++++ Exercise inputs
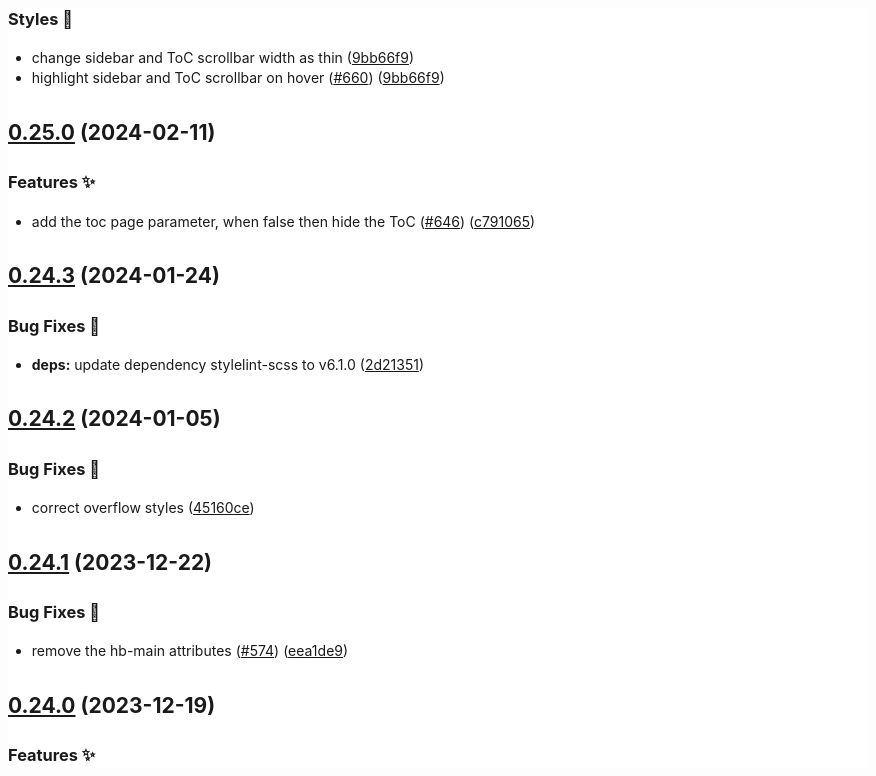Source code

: 
### Styles 🎨

* change sidebar and ToC scrollbar width as thin ([9bb66f9](https://github.com/hbstack/blog/commit/9bb66f9b925e45340c6f20ec876f59bdaea16268))
* highlight sidebar and ToC scrollbar on hover ([#660](https://github.com/hbstack/blog/issues/660)) ([9bb66f9](https://github.com/hbstack/blog/commit/9bb66f9b925e45340c6f20ec876f59bdaea16268))

## [0.25.0](https://github.com/hbstack/blog/compare/v0.24.3...v0.25.0) (2024-02-11)


### Features ✨

* add the toc page parameter, when false then hide the ToC ([#646](https://github.com/hbstack/blog/issues/646)) ([c791065](https://github.com/hbstack/blog/commit/c791065e50eada7e52ac533da73ea24055c22159))

## [0.24.3](https://github.com/hbstack/blog/compare/v0.24.2...v0.24.3) (2024-01-24)


### Bug Fixes 🐞

* **deps:** update dependency stylelint-scss to v6.1.0 ([2d21351](https://github.com/hbstack/blog/commit/2d213514745e990ab6fd5c291d45e0540b267aff))

## [0.24.2](https://github.com/hbstack/blog/compare/v0.24.1...v0.24.2) (2024-01-05)


### Bug Fixes 🐞

* correct overflow styles ([45160ce](https://github.com/hbstack/blog/commit/45160ceda3e2db3d74b4836ca09dc23ab8bbd19b))

## [0.24.1](https://github.com/hbstack/blog/compare/v0.24.0...v0.24.1) (2023-12-22)


### Bug Fixes 🐞

* remove the hb-main attributes ([#574](https://github.com/hbstack/blog/issues/574)) ([eea1de9](https://github.com/hbstack/blog/commit/eea1de9a717ea57bb228336f605bc39062049a1e))

## [0.24.0](https://github.com/hbstack/blog/compare/v0.23.0...v0.24.0) (2023-12-19)


### Features ✨
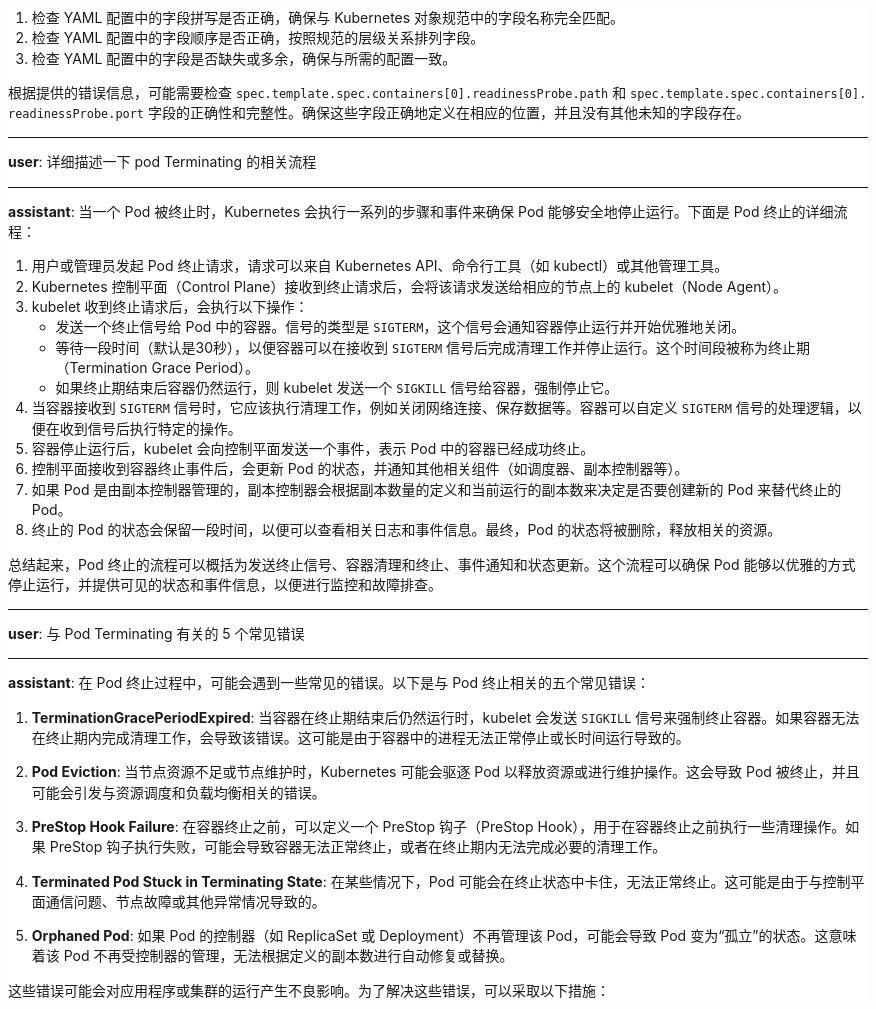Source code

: 1. 检查 YAML 配置中的字段拼写是否正确，确保与 Kubernetes 对象规范中的字段名称完全匹配。
2. 检查 YAML 配置中的字段顺序是否正确，按照规范的层级关系排列字段。
3. 检查 YAML 配置中的字段是否缺失或多余，确保与所需的配置一致。

根据提供的错误信息，可能需要检查 `spec.template.spec.containers[0].readinessProbe.path` 和 `spec.template.spec.containers[0].readinessProbe.port` 字段的正确性和完整性。确保这些字段正确地定义在相应的位置，并且没有其他未知的字段存在。

--------------------

**user**:
详细描述一下 pod Terminating 的相关流程

--------------------

**assistant**:
当一个 Pod 被终止时，Kubernetes 会执行一系列的步骤和事件来确保 Pod 能够安全地停止运行。下面是 Pod 终止的详细流程：

1. 用户或管理员发起 Pod 终止请求，请求可以来自 Kubernetes API、命令行工具（如 kubectl）或其他管理工具。
2. Kubernetes 控制平面（Control Plane）接收到终止请求后，会将该请求发送给相应的节点上的 kubelet（Node Agent）。
3. kubelet 收到终止请求后，会执行以下操作：
   - 发送一个终止信号给 Pod 中的容器。信号的类型是 `SIGTERM`，这个信号会通知容器停止运行并开始优雅地关闭。
   - 等待一段时间（默认是30秒），以便容器可以在接收到 `SIGTERM` 信号后完成清理工作并停止运行。这个时间段被称为终止期（Termination Grace Period）。
   - 如果终止期结束后容器仍然运行，则 kubelet 发送一个 `SIGKILL` 信号给容器，强制停止它。
4. 当容器接收到 `SIGTERM` 信号时，它应该执行清理工作，例如关闭网络连接、保存数据等。容器可以自定义 `SIGTERM` 信号的处理逻辑，以便在收到信号后执行特定的操作。
5. 容器停止运行后，kubelet 会向控制平面发送一个事件，表示 Pod 中的容器已经成功终止。
6. 控制平面接收到容器终止事件后，会更新 Pod 的状态，并通知其他相关组件（如调度器、副本控制器等）。
7. 如果 Pod 是由副本控制器管理的，副本控制器会根据副本数量的定义和当前运行的副本数来决定是否要创建新的 Pod 来替代终止的 Pod。
8. 终止的 Pod 的状态会保留一段时间，以便可以查看相关日志和事件信息。最终，Pod 的状态将被删除，释放相关的资源。

总结起来，Pod 终止的流程可以概括为发送终止信号、容器清理和终止、事件通知和状态更新。这个流程可以确保 Pod 能够以优雅的方式停止运行，并提供可见的状态和事件信息，以便进行监控和故障排查。

--------------------

**user**:
与 Pod Terminating 有关的 5 个常见错误

--------------------

**assistant**:
在 Pod 终止过程中，可能会遇到一些常见的错误。以下是与 Pod 终止相关的五个常见错误：

1. **TerminationGracePeriodExpired**: 当容器在终止期结束后仍然运行时，kubelet 会发送 `SIGKILL` 信号来强制终止容器。如果容器无法在终止期内完成清理工作，会导致该错误。这可能是由于容器中的进程无法正常停止或长时间运行导致的。

2. **Pod Eviction**: 当节点资源不足或节点维护时，Kubernetes 可能会驱逐 Pod 以释放资源或进行维护操作。这会导致 Pod 被终止，并且可能会引发与资源调度和负载均衡相关的错误。

3. **PreStop Hook Failure**: 在容器终止之前，可以定义一个 PreStop 钩子（PreStop Hook），用于在容器终止之前执行一些清理操作。如果 PreStop 钩子执行失败，可能会导致容器无法正常终止，或者在终止期内无法完成必要的清理工作。

4. **Terminated Pod Stuck in Terminating State**: 在某些情况下，Pod 可能会在终止状态中卡住，无法正常终止。这可能是由于与控制平面通信问题、节点故障或其他异常情况导致的。

5. **Orphaned Pod**: 如果 Pod 的控制器（如 ReplicaSet 或 Deployment）不再管理该 Pod，可能会导致 Pod 变为“孤立”的状态。这意味着该 Pod 不再受控制器的管理，无法根据定义的副本数进行自动修复或替换。

这些错误可能会对应用程序或集群的运行产生不良影响。为了解决这些错误，可以采取以下措施：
++++++++
_Action item_: In the listing above, each line with the word "sidebar" is to be copied out.

_Exercise response_:
* change sidebar and ToC scrollbar width as thin ([9bb66f9](https://github.com/hbstack/blog/commit/9bb66f9b925e45340c6f20ec876f59bdaea16268))
* highlight sidebar and ToC scrollbar on hover ([#660](https://github.com/hbstack/blog/issues/660)) ([9bb66f9](https://github.com/hbstack/blog/commit/9bb66f9b925e45340c6f20ec876f59bdaea16268))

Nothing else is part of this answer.